Though both Gray and Dre have failed to respond to Barnes's essay, its assertions add a sinister layer to an already disturbing incident of undeniable abuse. According to Barnes, the assault negatively impacted her career for many years due to Dre's influence within the industry. In the wake of the ongoing controversy, the Los Angeles Times tracked down a copy of Jonathan Herman's original script. Dre's assault of Barnes, according to this draft, was originally meant to appear in the film. However, the context surrounding its initial inclusion is, to say the least, problematic:

In the scene, the fictional Dre, “eyes glazed, drunk, with an edge of nastiness, contempt” (per noted from the script) spots Barnes at the party and approaches her.
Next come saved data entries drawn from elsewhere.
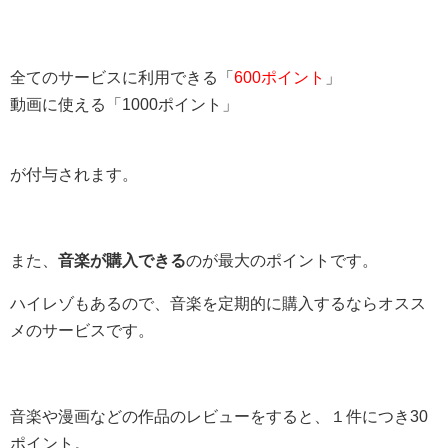
全てのサービスに利用できる「
600ポイント
」
動画に使える「1000ポイント」
が付与されます。
また、
音楽が購入できる
のが最大のポイントです。
ハイレゾもあるので、音楽を定期的に購入するならオスス
メのサービスです。
音楽や漫画などの作品のレビューをすると、１件につき30
ポイント。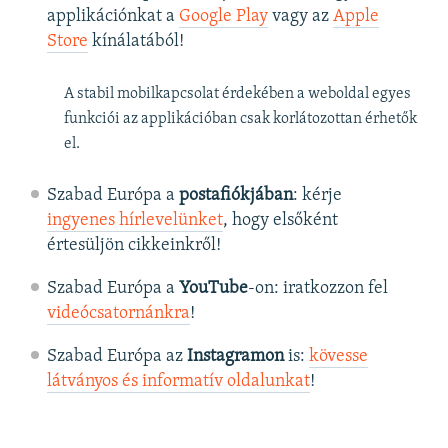
applikációnkat a
Google Play
vagy az
Apple
Store
kínálatából!
A stabil mobilkapcsolat érdekében a weboldal egyes
funkciói az applikációban csak korlátozottan érhetők
el.
Szabad Európa a
postafiókjában
: kérje
ingyenes hírlevelünket
, hogy elsőként
értesüljön cikkeinkről!
Szabad Európa a
YouTube
-on: iratkozzon fel
videócsatornánkra
!
Szabad Európa az
Instagramon
is:
kövesse
látványos és informatív oldalunkat
! ​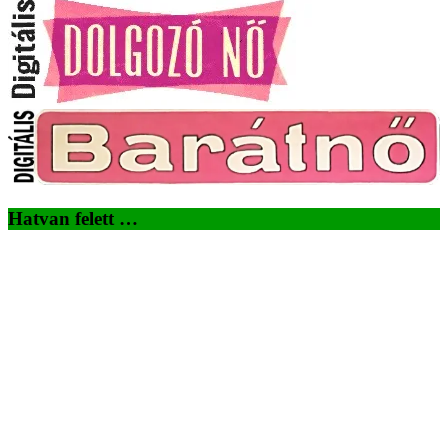
Hatvan felett …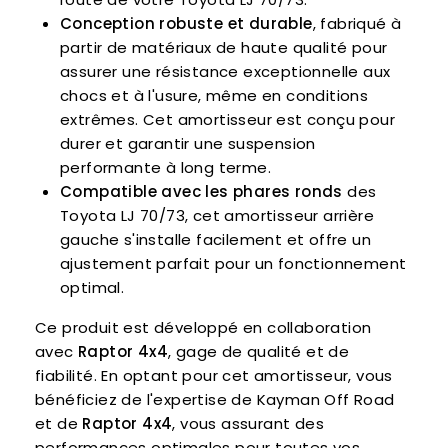
Conception robuste et durable
, fabriqué à
partir de matériaux de haute qualité pour
assurer une résistance exceptionnelle aux
chocs et à l'usure, même en conditions
extrêmes. Cet amortisseur est conçu pour
durer et garantir une suspension
performante à long terme.
Compatible avec les phares ronds
des
Toyota LJ 70/73, cet amortisseur arrière
gauche s'installe facilement et offre un
ajustement parfait pour un fonctionnement
optimal.
Ce produit est développé en collaboration
avec
Raptor 4x4
, gage de qualité et de
fiabilité. En optant pour cet amortisseur, vous
bénéficiez de l'expertise de Kayman Off Road
et de
Raptor 4x4
, vous assurant des
performances optimales pour toutes vos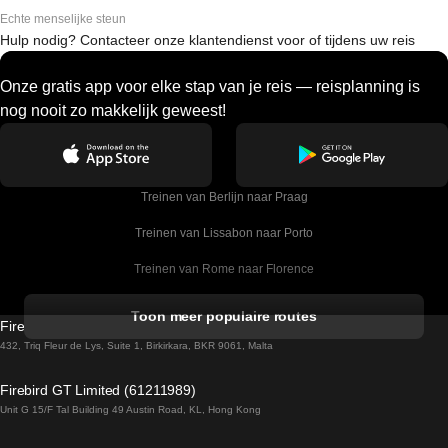
Echte menselijke steun
Hulp nodig? Contacteer onze klantendienst voor of tijdens uw reis
Onze gratis app voor elke stap van je reis — reisplanning is
nog nooit zo makkelijk geweest!
Treinen van Berlijn naar Praag
Treinen van Lissabon naar Porto
Treinen van Rome naar Florence
Treinen van Rome naar Venetie
Toon meer populaire routes
Firebird GT Limited (OC 1451)
Treinen van Sevilla naar Barcelona
432, Triq Fleur de Lys, Suite 1, Birkirkara, BKR 9061, Malta
Treinen van Dublin naar Belfast
Firebird GT Limited (61211989)
Unit G 15/F Tal Building 49 Austin Road, KL, Hong Kong
Treinen van Praag naar Wenen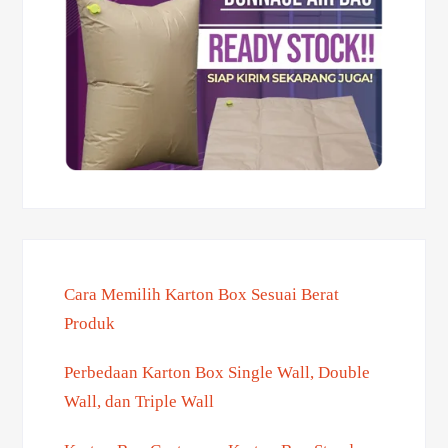
Cara Memilih Karton Box Sesuai Berat
Produk
Perbedaan Karton Box Single Wall, Double
Wall, dan Triple Wall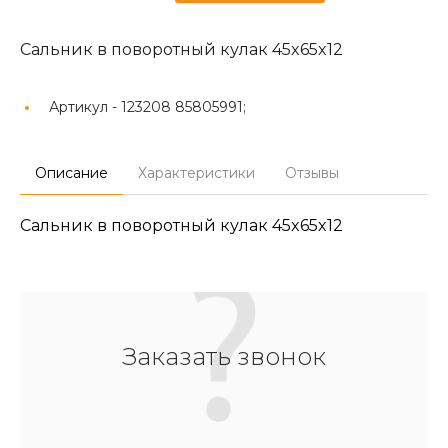
Сальник в поворотный кулак 45x65x12
Артикул -
123208 85805991;
Описание
Характеристики
Отзывы
Сальник в поворотный кулак 45x65x12
Заказать звонок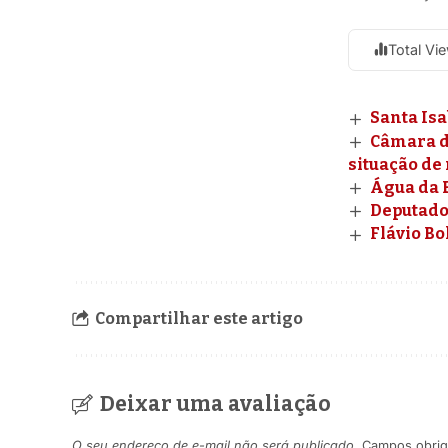
Total Vi
Santa Isa
Câmara d
situação de 
Água da B
Deputado 
Flávio B
Compartilhar este artigo
Deixar uma avaliação
O seu endereço de e-mail não será publicado.
Campos obrig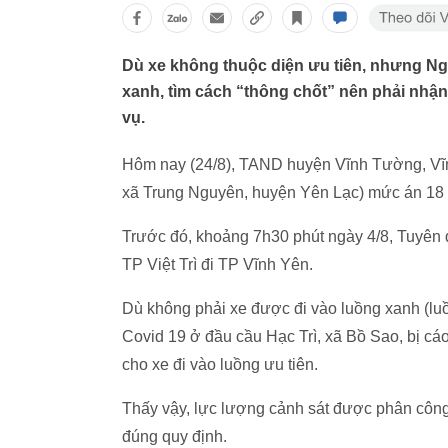
Dù xe không thuộc diện ưu tiên, nhưng Ng
xanh, tìm cách “thông chốt” nên phải nhận
vụ.
Hôm nay (24/8), TAND huyện Vĩnh Tường, Vĩ
xã Trung Nguyên, huyện Yên Lạc) mức án 18 t
Trước đó, khoảng 7h30 phút ngày 4/8, Tuyên đ
TP Việt Trì đi TP Vĩnh Yên.
Dù không phải xe được đi vào luồng xanh (luồ
Covid 19 ở đầu cầu Hạc Trì, xã Bồ Sao, bị cáo
cho xe đi vào luồng ưu tiên.
Thấy vậy, lực lượng cảnh sát được phân công 
đúng quy định.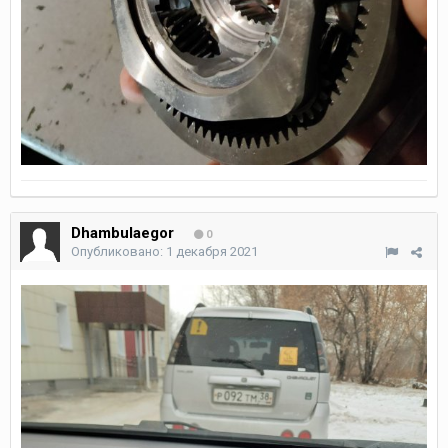
Dhambulaegor
0
Опубликовано:
1 декабря 2021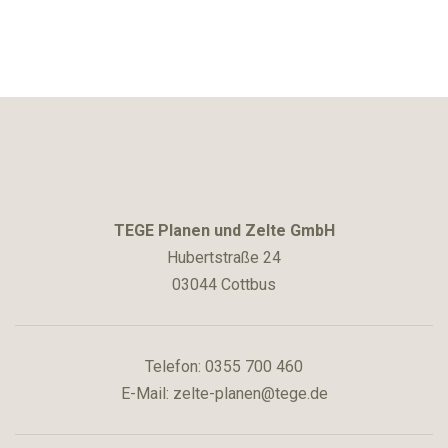
TEGE Planen und Zelte GmbH
Hubertstraße 24
03044 Cottbus
Telefon:
0355 700 460
E-Mail:
zelte-planen@tege.de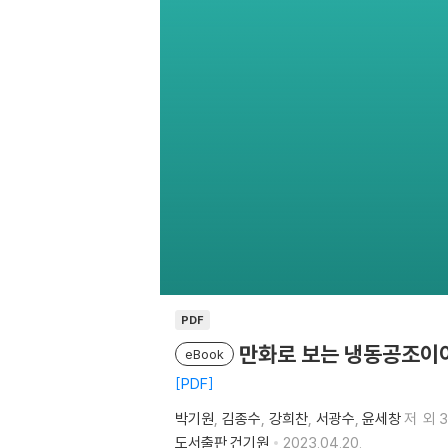
PDF
만화로 보는 냉동공조이
eBook
PDF
박기원
김종수
강희찬
서광수
윤세창
저
외 
도서출판 건기원
2023.04.20.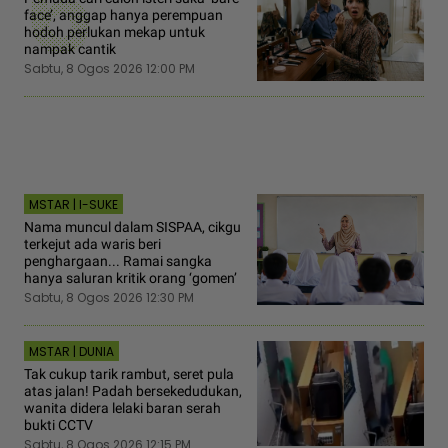
6
face’, anggap hanya perempuan
hodoh perlukan mekap untuk
nampak cantik
Sabtu, 8 Ogos 2026 12:00 PM
MSTAR | I-SUKE
Nama muncul dalam SISPAA, cikgu
terkejut ada waris beri
penghargaan... Ramai sangka
hanya saluran kritik orang ‘gomen’
Sabtu, 8 Ogos 2026 12:30 PM
MSTAR | DUNIA
Tak cukup tarik rambut, seret pula
atas jalan! Padah bersekedudukan,
wanita didera lelaki baran serah
bukti CCTV
Sabtu, 8 Ogos 2026 12:15 PM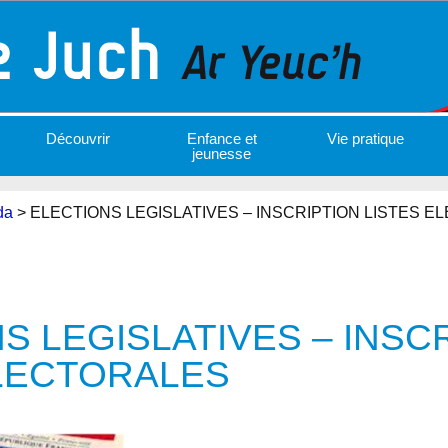
Découvrir
Enfance et
Vie pratique
jeunesse
da
>
ELECTIONS LEGISLATIVES – INSCRIPTION LISTES 
S LEGISLATIVES – INSC
ELECTORALES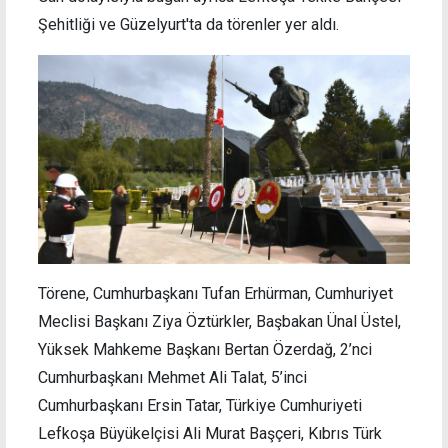
Şehitliği ve Güzelyurt'ta da törenler yer aldı.
Törene, Cumhurbaşkanı Tufan Erhürman, Cumhuriyet
Meclisi Başkanı Ziya Öztürkler, Başbakan Ünal Üstel,
Yüksek Mahkeme Başkanı Bertan Özerdağ, 2’nci
Cumhurbaşkanı Mehmet Ali Talat, 5’inci
Cumhurbaşkanı Ersin Tatar, Türkiye Cumhuriyeti
Lefkoşa Büyükelçisi Ali Murat Başçeri, Kıbrıs Türk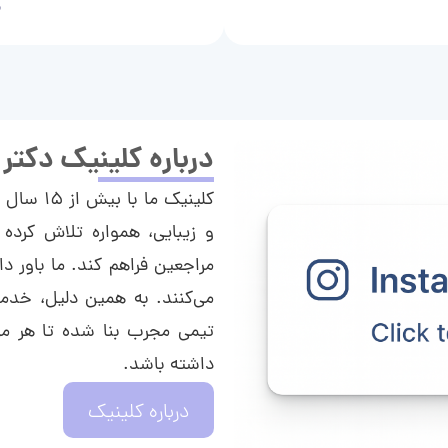
م
درباره کلینیک دکتر
کلینیک م
و زیبایی، همواره تلاش کرده 
مراجعین فراهم کند. ما باور دا
می‌کنند. به همین دلیل، خدما
تیمی مجرب بنا شده تا هر مراج
داشته باشد.
درباره کلینیک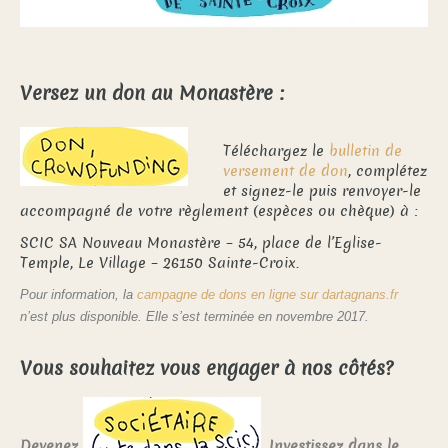
Versez un don au Monastère :
Téléchargez le
bulletin de
versement de don
, complétez
et signez-le puis renvoyer-le
accompagné de votre règlement (espèces ou chèque) à :
SCIC SA Nouveau Monastère – 54, place de l’Eglise-
Temple, Le Village – 26150 Sainte-Croix.
Pour information, la
campagne de dons en ligne sur dartagnans.fr
n’est plus disponible. Elle s’est terminée en novembre 2017.
Vous souhaitez vous engager à nos côtés?
Devenez
,
Investissez dans le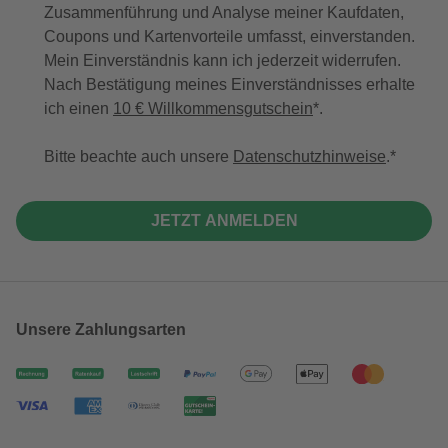
Zusammenführung und Analyse meiner Kaufdaten,
Coupons und Kartenvorteile umfasst, einverstanden.
Mein Einverständnis kann ich jederzeit widerrufen.
Nach Bestätigung meines Einverständnisses erhalte
ich einen
10 € Willkommensgutschein
*.
Bitte beachte auch unsere
Datenschutzhinweise
.
JETZT ANMELDEN
Unsere Zahlungsarten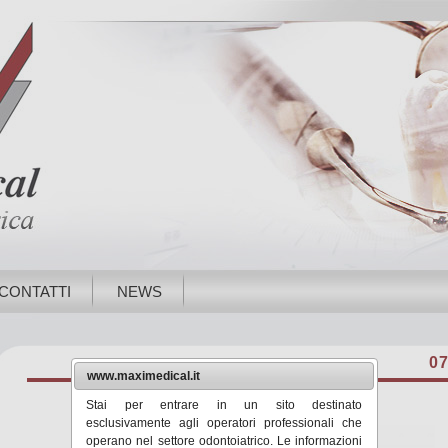
CONTATTI
NEWS
0
www.maximedical.it
Stai per entrare in un sito destinato
esclusivamente agli operatori professionali che
operano nel settore odontoiatrico. Le informazioni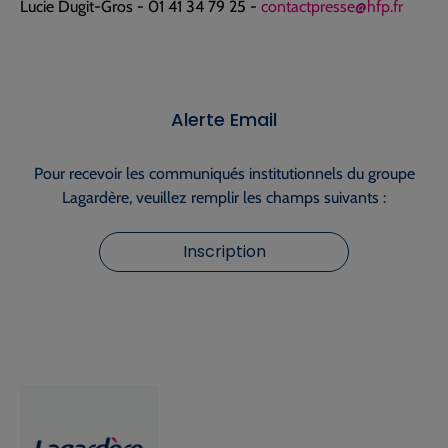
Lucie Dugit-Gros - 01 41 34 79 25 -
contactpresse@hfp.fr
Alerte Email
Pour recevoir les communiqués institutionnels du groupe
Lagardère, veuillez remplir les champs suivants :
Inscription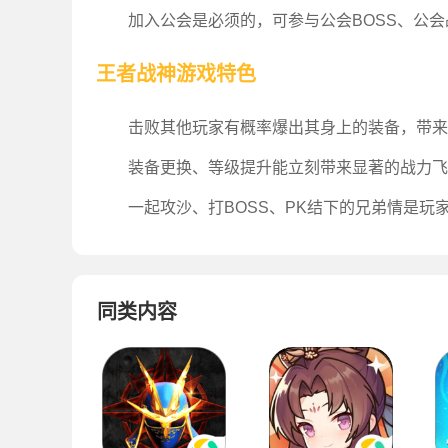
加入公会是必须的，可参与公会BOSS、公
王者战神游戏特色
击败其他玩家有概率爆出其身上的装备，带来
装备更换、等级提升能立刻带来显著的战力飞
一起攻沙、打BOSS、PK结下的兄弟情是玩
同类内容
“Saw that [expletive] you did with Cube. Really had you under his spell, huh? Ate up everything he said. Let him diss us. Sell us out.”

“I just let him tell his story,” Barnes’ character retorts, “That’s what I do. It’s my job.”

“I thought we were cool, you and me,” Dre fires back. “But you don’t give a [expletive]. You just wanna laugh at N.W.A, make us all look like fools.”

The conversation escalates, Barnes throws her drink in Dre’s face before he attacks her “flinging her around like a rag-doll, while she screams, cries, begs for him to stop.”

In addition to the fact that this original inclusion grossly places the blame of the incident's escalation firmly on Dee Barnes, it also includes what might very well be a total fabrication. According to Barnes's account of the assault, a drink was never thrown at or from either involved party.